Rastuss - who knows, the FCA has no spine anyway so you're right, not much use.
here's news of that $2bn loan which comprises most of the debt on the balance sheet : https://gulfbusiness.com/uae-healthcare-provider-nmc-raises-2bn-loan-say-sources/
and from the recent RNS: "NMC has a multi-tranche facility agreement relating to an original commitment of $2bn and certain other facilities which contain change of control provisions that are triggered if the Principal Shareholders cease to hold together, directly or indirectly, legally or beneficially, more than 30% of NMC's issued share capital, or shares having the right to cast more than 30% of the votes capable of being cast at general meetings of NMC. In the event of a trigger, unutilised commitments are cancelled and outstanding participations become due and payable if so requested by an individual lender (subject to not less than five business days' notice). NMC would also anticipate a reappraisal of its external credit ratings."
I guess technically ADCB's statement doesn't technically rule out that security was share certificates. But then most of Shetty and Butti's shares were sold? so how come the debt is so high? also ADCB did say "The credit extended by ADCB, which included syndicated loans alongside major global banks, was through senior unsecured facilities in line with common practice for a publicly listed company that also had issued a convertible bond and sukuk in 2018"
And yes, I can't quite believe it either, there's so much information we are missing. I'm determined to help out where I can and get to the bottom of this. If nothing, this is a good learning opportunity for us all and somewhat mentally stimulating/boggling.
Rastuss - there's definitely public information about the new debt facility of $2.1bn which was the rollover of previous debt and including and unused $400m facility (mentioned in previous RNS)

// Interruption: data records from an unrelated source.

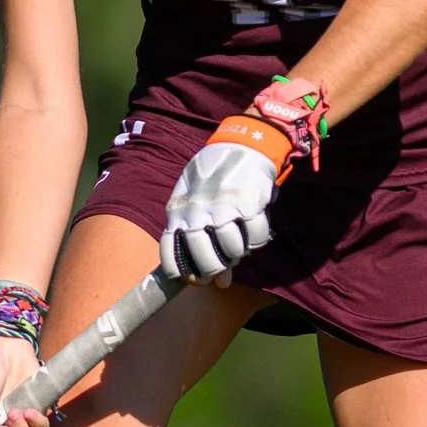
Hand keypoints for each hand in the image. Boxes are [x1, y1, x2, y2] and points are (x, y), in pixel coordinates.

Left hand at [159, 133, 281, 280]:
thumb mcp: (197, 203)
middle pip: (204, 259)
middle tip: (221, 267)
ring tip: (238, 246)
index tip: (191, 280)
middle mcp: (197, 211)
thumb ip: (201, 239)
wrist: (241, 143)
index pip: (169, 252)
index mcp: (177, 210)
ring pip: (232, 251)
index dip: (181, 273)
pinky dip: (257, 241)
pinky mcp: (248, 203)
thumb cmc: (213, 177)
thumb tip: (220, 283)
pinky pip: (255, 237)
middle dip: (214, 270)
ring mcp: (223, 208)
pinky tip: (253, 233)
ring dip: (238, 254)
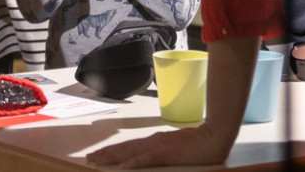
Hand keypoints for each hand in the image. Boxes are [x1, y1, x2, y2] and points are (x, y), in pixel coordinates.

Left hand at [87, 123, 233, 168]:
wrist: (216, 136)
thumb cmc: (200, 144)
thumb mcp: (178, 149)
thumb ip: (164, 153)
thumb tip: (154, 157)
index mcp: (156, 141)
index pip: (130, 147)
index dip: (114, 151)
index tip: (99, 154)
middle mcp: (154, 141)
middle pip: (125, 148)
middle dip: (106, 153)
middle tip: (89, 158)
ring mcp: (159, 146)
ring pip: (130, 152)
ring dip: (112, 157)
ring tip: (97, 161)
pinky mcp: (166, 152)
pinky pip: (146, 159)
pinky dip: (133, 162)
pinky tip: (122, 167)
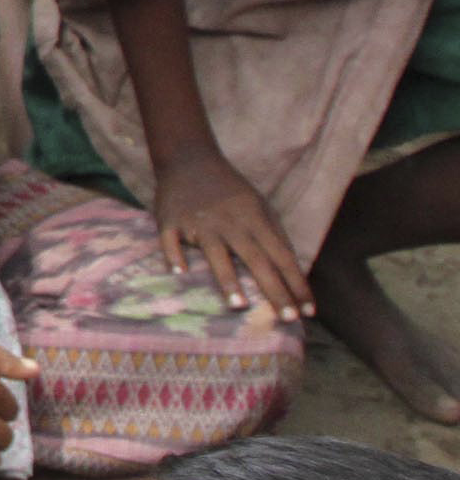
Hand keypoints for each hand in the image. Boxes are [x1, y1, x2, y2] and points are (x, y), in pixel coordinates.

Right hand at [149, 145, 310, 318]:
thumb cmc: (229, 189)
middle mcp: (230, 223)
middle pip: (257, 260)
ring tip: (238, 307)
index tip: (309, 311)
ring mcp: (198, 223)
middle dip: (275, 291)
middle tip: (289, 320)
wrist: (189, 159)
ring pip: (215, 253)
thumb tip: (293, 268)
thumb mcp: (260, 205)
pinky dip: (174, 255)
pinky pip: (171, 240)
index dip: (297, 284)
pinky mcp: (170, 221)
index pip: (283, 257)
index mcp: (255, 219)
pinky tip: (180, 273)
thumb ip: (275, 234)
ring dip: (228, 280)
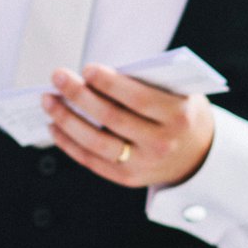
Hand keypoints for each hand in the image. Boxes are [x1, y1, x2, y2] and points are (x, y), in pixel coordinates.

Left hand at [43, 64, 215, 188]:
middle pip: (112, 119)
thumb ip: (148, 83)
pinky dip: (69, 143)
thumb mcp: (179, 93)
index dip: (110, 84)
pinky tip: (54, 126)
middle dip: (80, 96)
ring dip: (67, 120)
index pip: (139, 99)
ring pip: (96, 143)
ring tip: (49, 101)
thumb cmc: (181, 112)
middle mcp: (162, 143)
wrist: (199, 154)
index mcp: (179, 116)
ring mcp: (144, 164)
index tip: (87, 69)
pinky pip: (91, 160)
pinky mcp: (127, 178)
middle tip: (58, 77)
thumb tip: (96, 76)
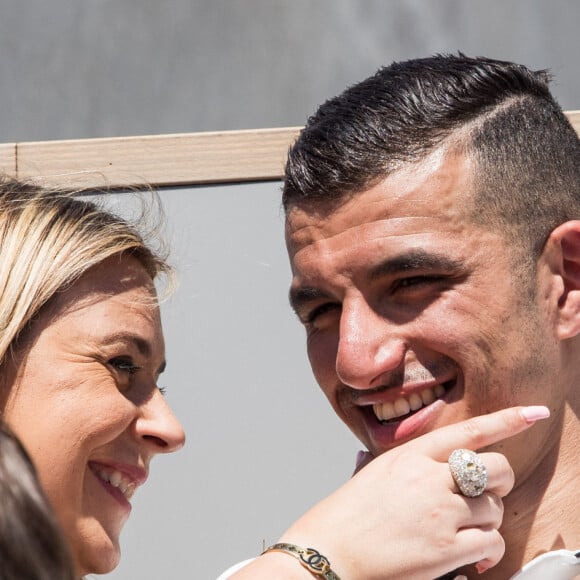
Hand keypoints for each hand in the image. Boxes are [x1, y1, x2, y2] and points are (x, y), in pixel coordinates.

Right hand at [271, 405, 548, 579]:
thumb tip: (384, 458)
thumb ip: (393, 464)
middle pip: (496, 467)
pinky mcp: (446, 549)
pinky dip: (487, 551)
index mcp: (411, 454)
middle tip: (486, 495)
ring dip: (487, 521)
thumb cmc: (345, 515)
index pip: (469, 430)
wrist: (329, 553)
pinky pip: (491, 542)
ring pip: (494, 508)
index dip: (507, 420)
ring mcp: (440, 512)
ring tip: (465, 531)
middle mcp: (430, 477)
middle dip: (500, 481)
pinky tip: (471, 557)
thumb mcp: (370, 475)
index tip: (535, 412)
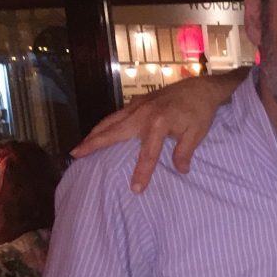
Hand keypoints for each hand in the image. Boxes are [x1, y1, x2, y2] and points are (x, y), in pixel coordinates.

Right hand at [70, 70, 242, 191]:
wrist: (201, 87)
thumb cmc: (200, 111)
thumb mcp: (197, 133)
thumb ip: (185, 152)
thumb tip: (180, 170)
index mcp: (159, 123)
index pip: (147, 154)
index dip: (141, 173)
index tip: (135, 189)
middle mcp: (142, 114)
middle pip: (113, 132)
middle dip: (93, 144)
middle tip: (75, 154)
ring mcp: (137, 105)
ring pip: (110, 120)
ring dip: (94, 133)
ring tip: (80, 145)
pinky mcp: (137, 101)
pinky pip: (116, 115)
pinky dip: (105, 124)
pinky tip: (99, 132)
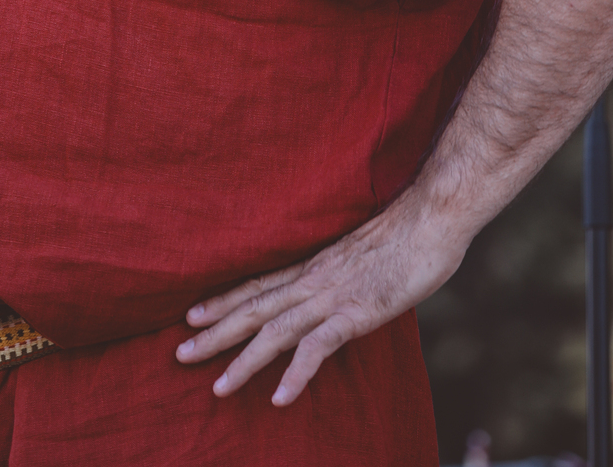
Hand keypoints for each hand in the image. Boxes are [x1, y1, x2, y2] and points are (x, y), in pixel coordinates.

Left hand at [175, 177, 465, 406]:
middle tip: (179, 354)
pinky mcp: (358, 311)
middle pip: (255, 309)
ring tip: (218, 388)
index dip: (224, 300)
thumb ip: (344, 275)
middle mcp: (314, 279)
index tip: (191, 314)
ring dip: (244, 361)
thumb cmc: (407, 232)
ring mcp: (333, 295)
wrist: (432, 214)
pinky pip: (319, 346)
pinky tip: (280, 397)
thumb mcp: (364, 255)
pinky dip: (297, 372)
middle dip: (216, 333)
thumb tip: (335, 290)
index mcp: (314, 265)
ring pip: (276, 331)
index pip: (259, 284)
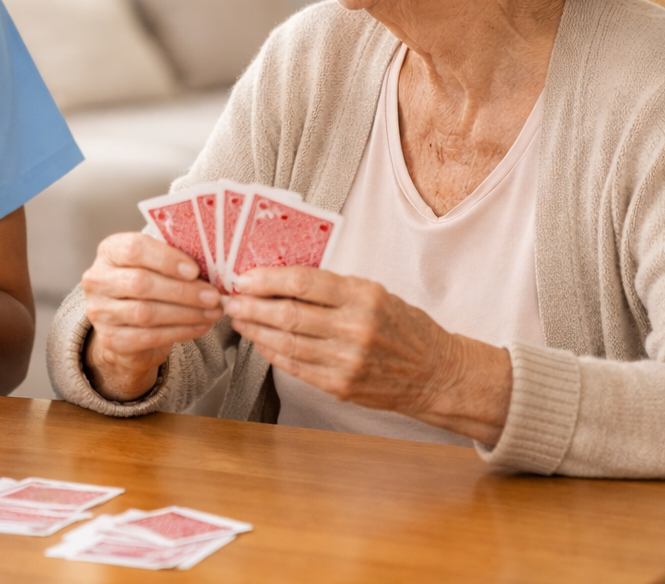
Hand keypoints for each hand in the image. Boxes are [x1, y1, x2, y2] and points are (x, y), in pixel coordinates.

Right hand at [80, 232, 222, 401]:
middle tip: (213, 295)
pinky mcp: (111, 339)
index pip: (135, 249)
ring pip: (146, 313)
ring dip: (186, 313)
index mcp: (110, 251)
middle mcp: (98, 279)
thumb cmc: (148, 283)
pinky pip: (149, 337)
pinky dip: (180, 332)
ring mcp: (100, 312)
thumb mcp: (155, 263)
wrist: (127, 323)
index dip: (167, 259)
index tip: (195, 270)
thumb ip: (175, 259)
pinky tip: (200, 326)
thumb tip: (213, 265)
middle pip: (141, 284)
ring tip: (212, 312)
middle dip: (183, 291)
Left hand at [225, 266, 511, 443]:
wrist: (434, 373)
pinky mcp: (339, 386)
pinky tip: (260, 342)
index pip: (304, 282)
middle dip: (251, 306)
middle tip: (230, 300)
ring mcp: (346, 361)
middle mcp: (355, 328)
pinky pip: (294, 367)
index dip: (267, 279)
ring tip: (239, 320)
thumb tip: (280, 280)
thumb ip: (332, 288)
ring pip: (286, 343)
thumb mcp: (375, 294)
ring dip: (255, 331)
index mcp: (364, 297)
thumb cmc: (403, 327)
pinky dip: (272, 353)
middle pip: (288, 314)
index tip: (244, 277)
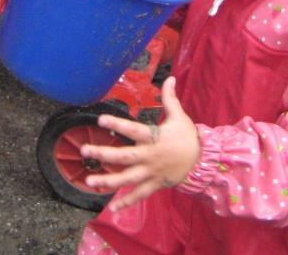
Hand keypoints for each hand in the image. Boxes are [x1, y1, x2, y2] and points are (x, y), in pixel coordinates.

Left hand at [81, 77, 199, 210]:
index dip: (117, 124)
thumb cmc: (187, 137)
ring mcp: (151, 172)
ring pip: (127, 178)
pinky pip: (139, 195)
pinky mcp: (154, 185)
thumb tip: (170, 78)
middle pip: (124, 156)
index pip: (132, 130)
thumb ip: (170, 99)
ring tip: (89, 181)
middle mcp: (149, 156)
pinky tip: (111, 209)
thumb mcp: (179, 116)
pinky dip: (127, 202)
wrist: (203, 162)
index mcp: (154, 138)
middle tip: (85, 150)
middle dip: (103, 153)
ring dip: (108, 181)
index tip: (100, 120)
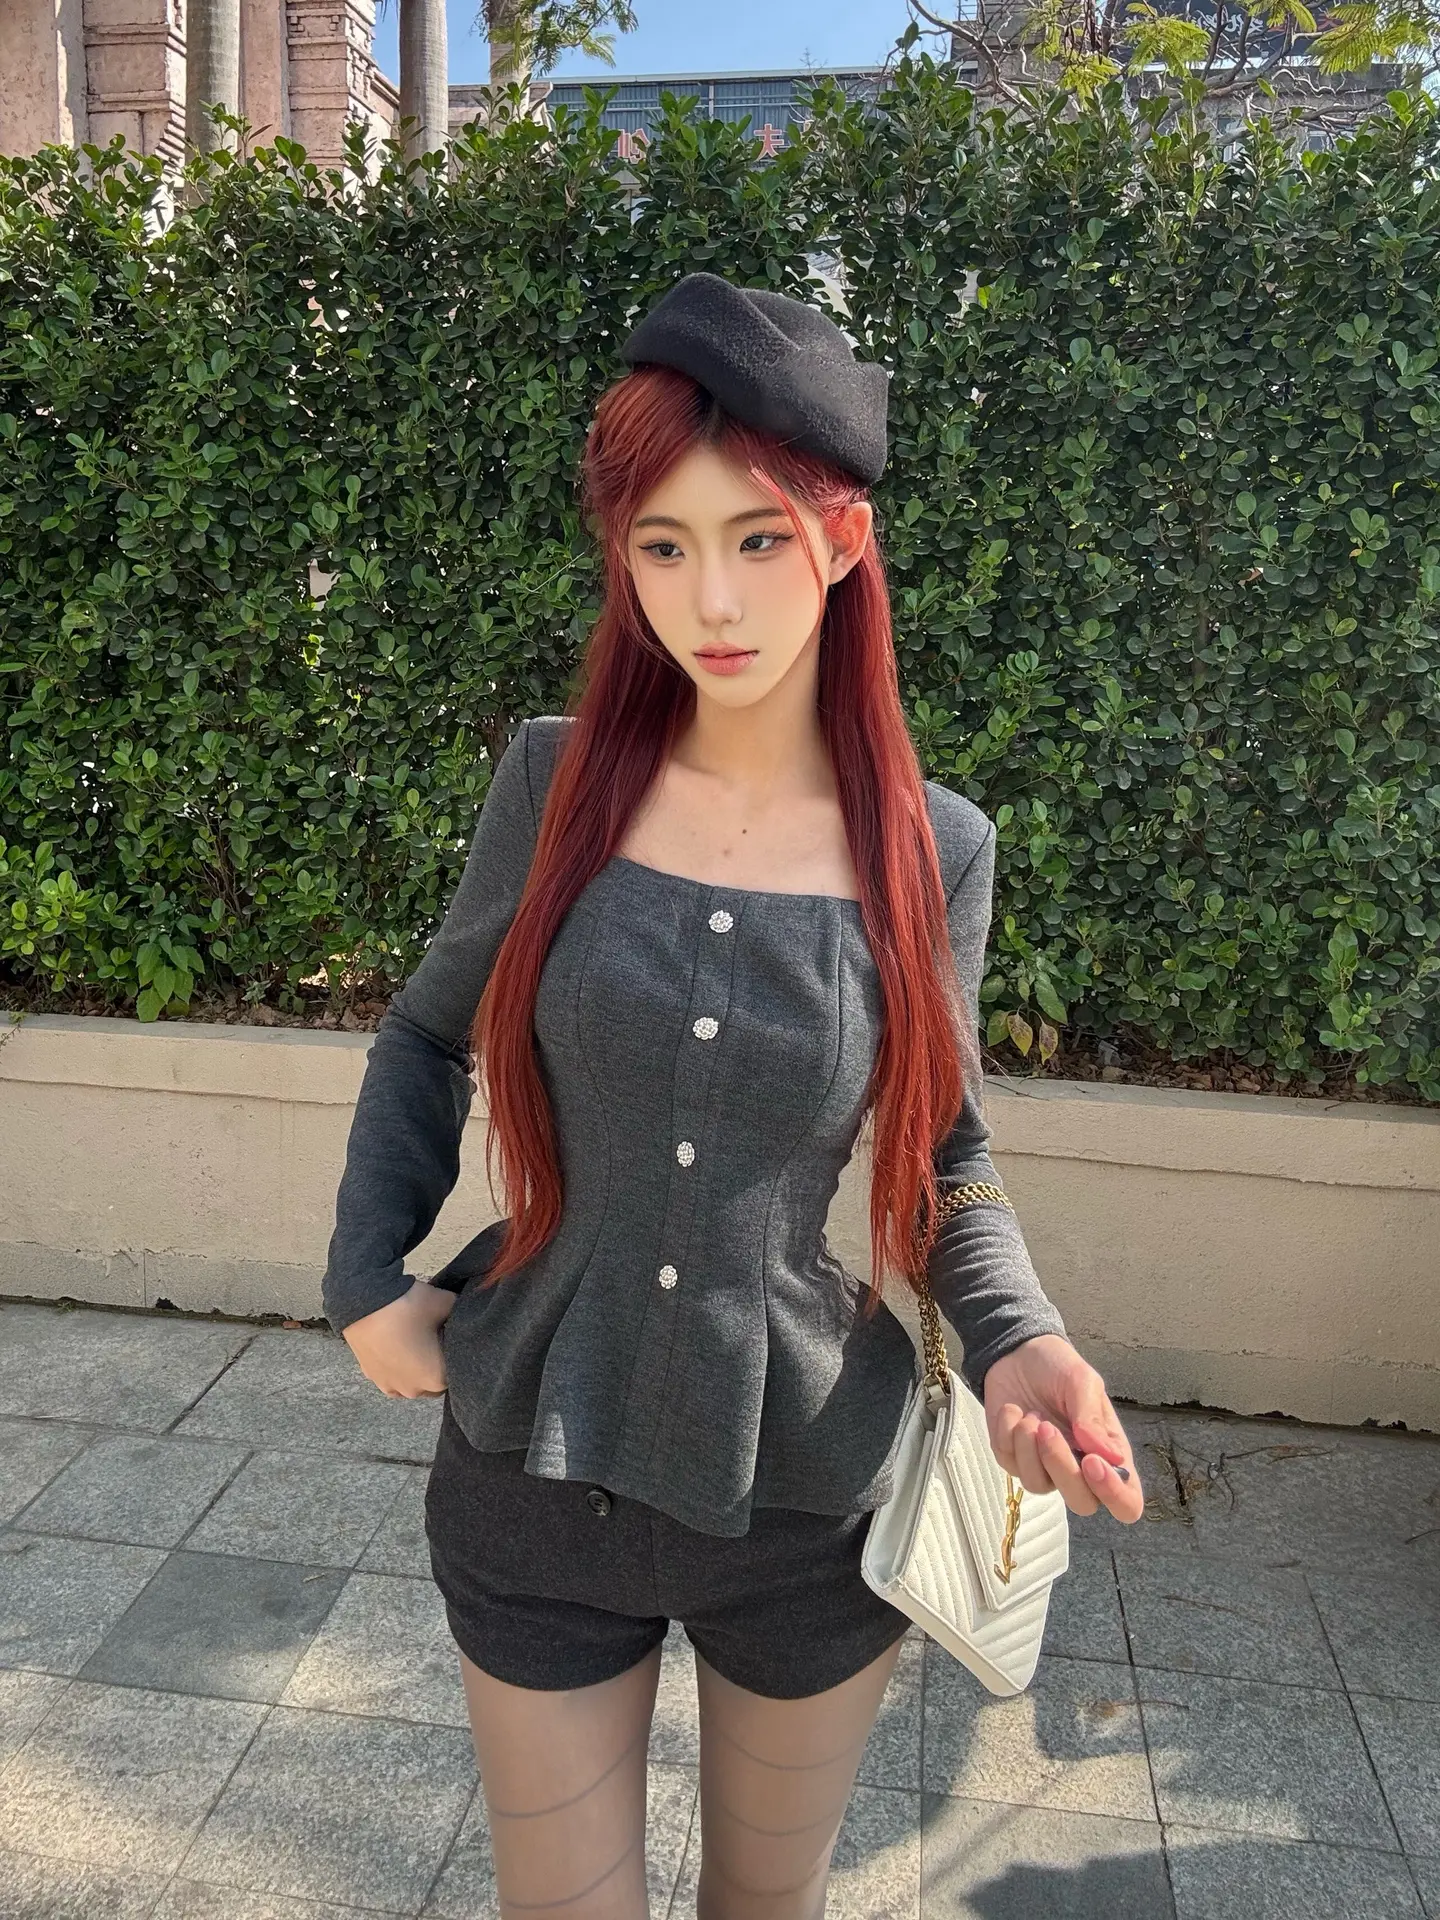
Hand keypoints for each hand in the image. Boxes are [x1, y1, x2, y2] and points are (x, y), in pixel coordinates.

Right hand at [342, 1278, 455, 1398]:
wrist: (364, 1301)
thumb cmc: (409, 1306)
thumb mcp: (446, 1302)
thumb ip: (462, 1312)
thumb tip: (465, 1312)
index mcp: (437, 1379)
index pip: (458, 1371)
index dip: (456, 1351)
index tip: (449, 1332)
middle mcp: (414, 1390)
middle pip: (436, 1380)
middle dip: (437, 1362)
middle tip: (433, 1335)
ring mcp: (390, 1386)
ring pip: (413, 1382)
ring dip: (417, 1367)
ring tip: (413, 1339)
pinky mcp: (371, 1376)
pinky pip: (393, 1376)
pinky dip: (397, 1365)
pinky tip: (397, 1343)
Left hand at [982, 1334, 1142, 1522]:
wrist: (1017, 1353)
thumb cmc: (1059, 1368)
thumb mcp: (1082, 1381)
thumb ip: (1092, 1418)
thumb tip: (1108, 1456)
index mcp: (1108, 1453)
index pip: (1126, 1501)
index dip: (1114, 1493)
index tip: (1091, 1461)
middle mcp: (1080, 1468)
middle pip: (1081, 1503)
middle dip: (1062, 1468)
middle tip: (1048, 1429)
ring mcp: (1045, 1467)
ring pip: (1038, 1486)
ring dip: (1029, 1448)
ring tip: (1030, 1414)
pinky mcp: (1014, 1459)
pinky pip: (1010, 1465)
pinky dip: (1008, 1435)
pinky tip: (1013, 1411)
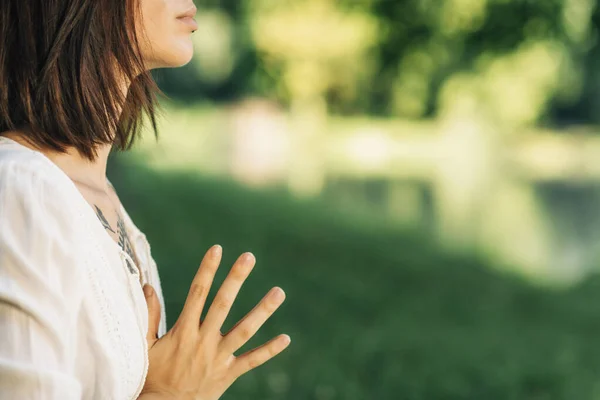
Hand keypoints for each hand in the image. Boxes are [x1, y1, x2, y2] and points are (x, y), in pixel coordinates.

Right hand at [139, 245, 289, 399]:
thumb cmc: (152, 377)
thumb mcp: (145, 346)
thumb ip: (149, 315)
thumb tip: (146, 286)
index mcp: (183, 331)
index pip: (197, 293)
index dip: (207, 270)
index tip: (217, 249)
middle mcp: (204, 340)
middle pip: (223, 304)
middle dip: (235, 279)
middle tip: (249, 257)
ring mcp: (218, 357)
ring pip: (244, 330)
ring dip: (263, 310)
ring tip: (279, 292)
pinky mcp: (228, 374)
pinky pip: (252, 360)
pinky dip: (269, 350)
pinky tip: (286, 338)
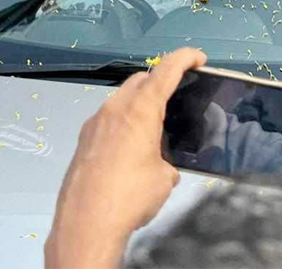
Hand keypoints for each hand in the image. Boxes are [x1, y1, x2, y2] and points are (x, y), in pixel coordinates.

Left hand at [45, 48, 206, 268]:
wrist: (85, 224)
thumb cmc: (131, 196)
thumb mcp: (165, 178)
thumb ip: (166, 160)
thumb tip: (161, 165)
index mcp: (140, 109)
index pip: (166, 70)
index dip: (185, 58)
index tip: (198, 57)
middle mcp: (115, 108)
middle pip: (141, 79)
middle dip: (161, 80)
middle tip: (177, 94)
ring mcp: (95, 122)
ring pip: (121, 98)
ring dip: (139, 102)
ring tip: (154, 125)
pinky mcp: (83, 140)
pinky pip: (108, 118)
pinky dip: (123, 121)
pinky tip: (130, 147)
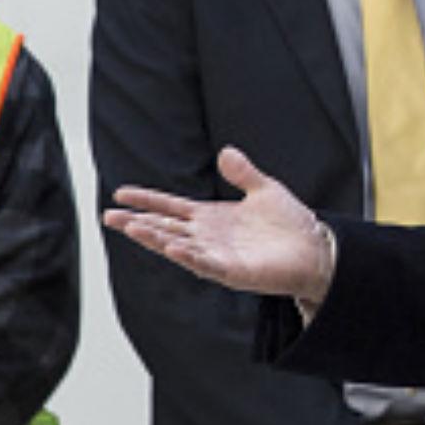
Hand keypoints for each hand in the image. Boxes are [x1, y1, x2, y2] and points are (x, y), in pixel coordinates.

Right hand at [105, 147, 333, 304]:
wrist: (316, 250)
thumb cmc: (290, 224)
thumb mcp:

ADCB in their statement note: "The Bank has never provided unsecured loans to NMC’s principal shareholders.
The credit extended by ADCB, which included syndicated loans alongside major global banks, was through senior
unsecured facilities in line with common practice for a publicly listed company that also had issued a convertible bond
and sukuk in 2018" ... so again, why did ADCB never question why these "facilities" were never on the balance sheet?!
Also not sure that is true about FCA, they opened a formal probe into NMC, didn't they?